A team of US scientists used gene transfer to produce functioning hair cells in mice that the inner ear needs to interpret sounds.
Team leader John Brigande from Oregon Health and Science University used unborn mice to prove gene therapy can be used to encourage cells to become hair cells reports the BBC.
The results are published in Nature.
Normal hearing involves cochlear hair cells converting sound into electrical signals, which are then transmitted to the brain.
If those cells are damaged – or lost – they can’t be replaced.
The Deaf Association of New Zealand says there were over 204,000 adults with some level of hearing impairment in the most recent survey in 1996, although there was no differentiation in the survey between people with progressive hearing loss and those who can’t hear anything.
However, it’s estimated there are between 2500-7000 people who identify as deaf.
Most people lose their hearing gradually with age - partly because of hair cell loss in the cochlea, while prolonged loud noise exposure also damaged hair cells.
To attempt to treat this loss, gene therapy inserted copies of the relevant gene, Atoh1, into cells via a harmless virus, which then replicated.
Cells with Atoh1 functioned the same as original hair cells.
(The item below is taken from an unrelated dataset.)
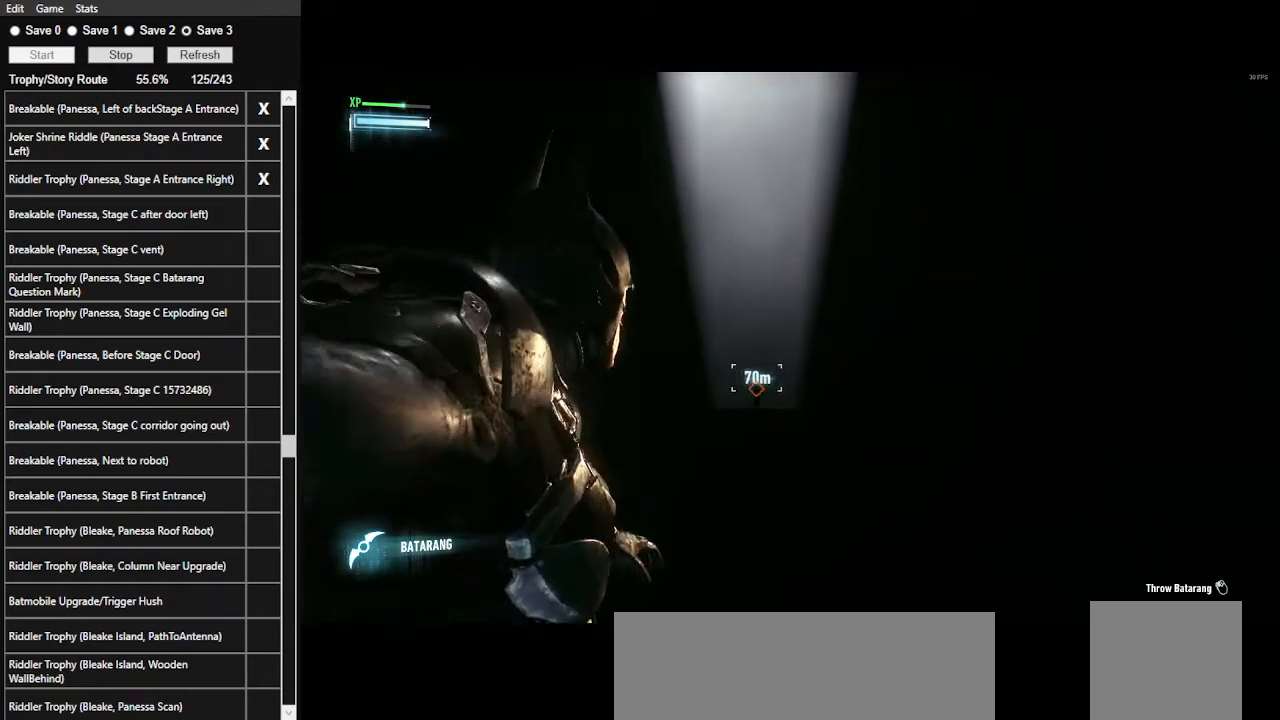
{"keys": [], "mouse": ["right"], "mouse_move": "still", "events": []}
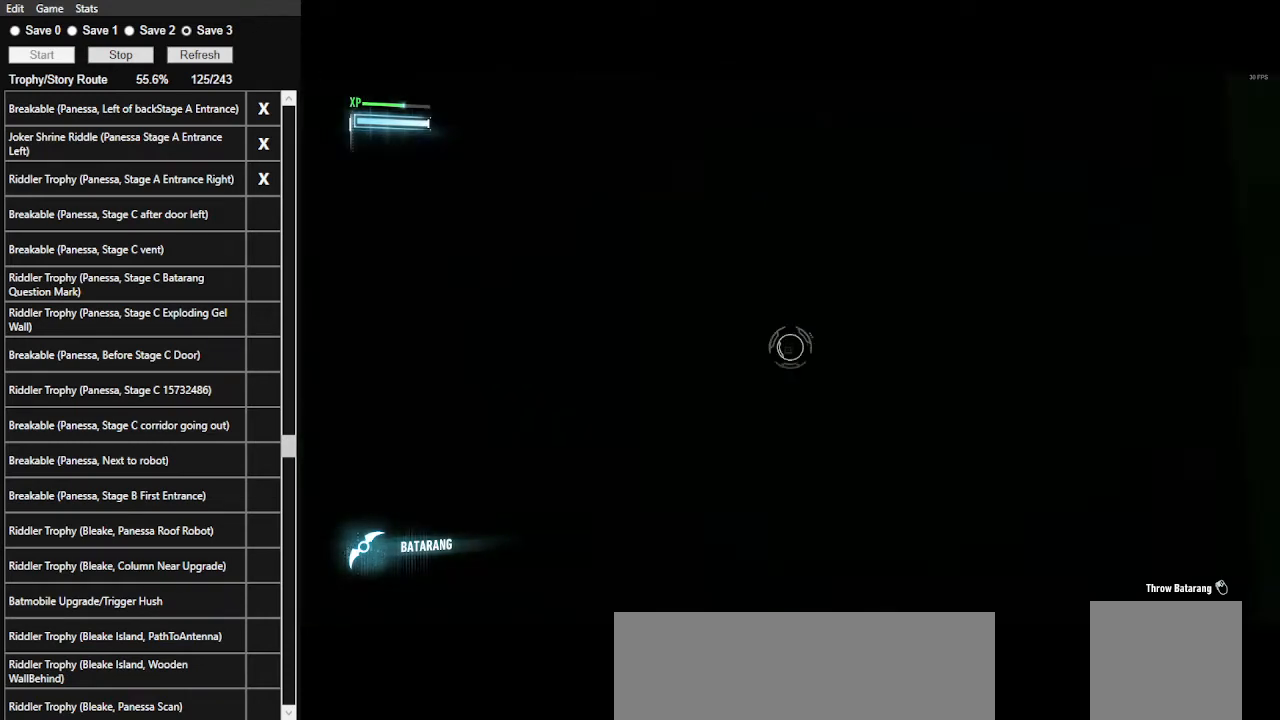
{"keys": [], "mouse": ["right"], "mouse_move": "still", "events": []}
"This capability is a crucial first step in defining translational therapies to ameliorate the effects of inner-ear disease in humans," the BBC reports the researchers saying.
While transferring the technology to humans is not yet imminent, the research suggests a way to repair a cochlea without electrical or mechanical aids, such as the cochlear implants currently used that bypass damaged hair cells to directly stimulate the auditory nerve.